The Organisation for Economic Co-operation and Development (OECD) said that global growth is set to slow to 3.1% in 2022 and fall even further to 2.2% in 2023
The OECD stressed that “uncertainty about the outlook is high” and the risks have become “more skewed to the downside and more acute” but the global economy should avoid a recession next year
“We are not predicting a recession, but we are certainly projecting a period of pronounced weakness, OECD head Mathias Cormann told a news conference to present the organisation’s latest Economic Outlook.
“Global financial conditions have tightened significantly, amidst the unusually vigorous and widespread steps to raise policy interest rates by central banks in recent months, weighing on interest-sensitive spending and adding to the pressures faced by many emerging-market economies,” the Paris-based organisation said in its Economic Outlook report.

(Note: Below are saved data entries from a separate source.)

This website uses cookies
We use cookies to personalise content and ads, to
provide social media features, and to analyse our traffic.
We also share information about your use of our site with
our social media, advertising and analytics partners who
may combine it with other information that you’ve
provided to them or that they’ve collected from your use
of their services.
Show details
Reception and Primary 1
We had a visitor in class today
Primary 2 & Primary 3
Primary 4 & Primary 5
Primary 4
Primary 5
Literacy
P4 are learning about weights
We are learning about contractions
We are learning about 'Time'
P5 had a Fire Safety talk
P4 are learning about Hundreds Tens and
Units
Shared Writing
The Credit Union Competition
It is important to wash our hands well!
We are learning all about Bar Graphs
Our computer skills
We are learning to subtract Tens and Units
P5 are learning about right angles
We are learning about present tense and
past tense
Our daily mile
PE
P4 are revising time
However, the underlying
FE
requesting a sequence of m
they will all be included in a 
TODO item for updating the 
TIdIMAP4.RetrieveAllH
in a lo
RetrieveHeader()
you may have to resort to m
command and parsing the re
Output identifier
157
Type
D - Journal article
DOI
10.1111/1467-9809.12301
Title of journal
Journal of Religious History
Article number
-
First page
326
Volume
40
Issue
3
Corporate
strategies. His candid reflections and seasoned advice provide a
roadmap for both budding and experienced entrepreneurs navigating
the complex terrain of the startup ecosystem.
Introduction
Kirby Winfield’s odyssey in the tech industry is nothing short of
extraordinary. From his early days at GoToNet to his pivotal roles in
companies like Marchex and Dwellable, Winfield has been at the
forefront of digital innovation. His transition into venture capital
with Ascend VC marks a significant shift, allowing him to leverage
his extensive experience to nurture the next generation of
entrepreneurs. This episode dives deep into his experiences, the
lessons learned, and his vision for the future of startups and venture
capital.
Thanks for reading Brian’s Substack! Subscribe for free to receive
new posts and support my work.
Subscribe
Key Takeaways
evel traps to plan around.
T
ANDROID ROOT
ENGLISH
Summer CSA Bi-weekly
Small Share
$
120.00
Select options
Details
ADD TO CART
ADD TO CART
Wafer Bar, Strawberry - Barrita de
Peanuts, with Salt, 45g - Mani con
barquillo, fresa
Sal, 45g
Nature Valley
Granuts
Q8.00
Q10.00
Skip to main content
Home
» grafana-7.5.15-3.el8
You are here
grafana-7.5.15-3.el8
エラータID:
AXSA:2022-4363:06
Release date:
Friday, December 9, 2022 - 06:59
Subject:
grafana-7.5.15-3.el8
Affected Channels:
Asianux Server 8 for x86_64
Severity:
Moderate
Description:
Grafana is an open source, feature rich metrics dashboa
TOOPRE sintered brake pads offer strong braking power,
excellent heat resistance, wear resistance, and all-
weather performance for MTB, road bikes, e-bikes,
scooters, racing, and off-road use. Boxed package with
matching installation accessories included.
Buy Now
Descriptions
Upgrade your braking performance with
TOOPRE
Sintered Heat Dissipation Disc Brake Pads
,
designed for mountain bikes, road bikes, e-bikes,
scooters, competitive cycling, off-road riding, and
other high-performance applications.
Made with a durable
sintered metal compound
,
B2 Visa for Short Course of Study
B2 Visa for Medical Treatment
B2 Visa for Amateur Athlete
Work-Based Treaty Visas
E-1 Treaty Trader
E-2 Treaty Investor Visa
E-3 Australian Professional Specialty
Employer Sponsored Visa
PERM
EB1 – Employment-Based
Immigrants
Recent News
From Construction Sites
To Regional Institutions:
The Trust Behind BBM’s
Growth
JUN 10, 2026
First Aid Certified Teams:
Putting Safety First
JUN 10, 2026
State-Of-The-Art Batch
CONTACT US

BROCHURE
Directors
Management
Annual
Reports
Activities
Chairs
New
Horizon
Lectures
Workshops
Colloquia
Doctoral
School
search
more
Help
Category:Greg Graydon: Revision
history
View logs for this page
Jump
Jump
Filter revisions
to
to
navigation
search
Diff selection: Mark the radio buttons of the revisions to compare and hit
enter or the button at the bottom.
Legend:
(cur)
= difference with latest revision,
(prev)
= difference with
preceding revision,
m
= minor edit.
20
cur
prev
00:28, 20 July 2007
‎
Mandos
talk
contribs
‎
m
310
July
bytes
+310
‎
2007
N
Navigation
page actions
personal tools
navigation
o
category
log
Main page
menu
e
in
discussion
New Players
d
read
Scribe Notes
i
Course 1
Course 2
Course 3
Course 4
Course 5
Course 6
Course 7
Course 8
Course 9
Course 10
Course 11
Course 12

The economic growth in the United States is expected to drop from 5.3% in 2021 to 1.8% this year, while Eurozone’s GDP growth is set to fall from 5.3% last year to 3.3% in 2022 and then slow to 0.5% in 2023. Outside the euro zone, the British economy was seen shrinking 0.4% next year as it contends with rising interest rates, surging inflation and weak confidence
In China, which is not an OECD member, growth is seen tumbling to 3.3% from 8.1% in 2021.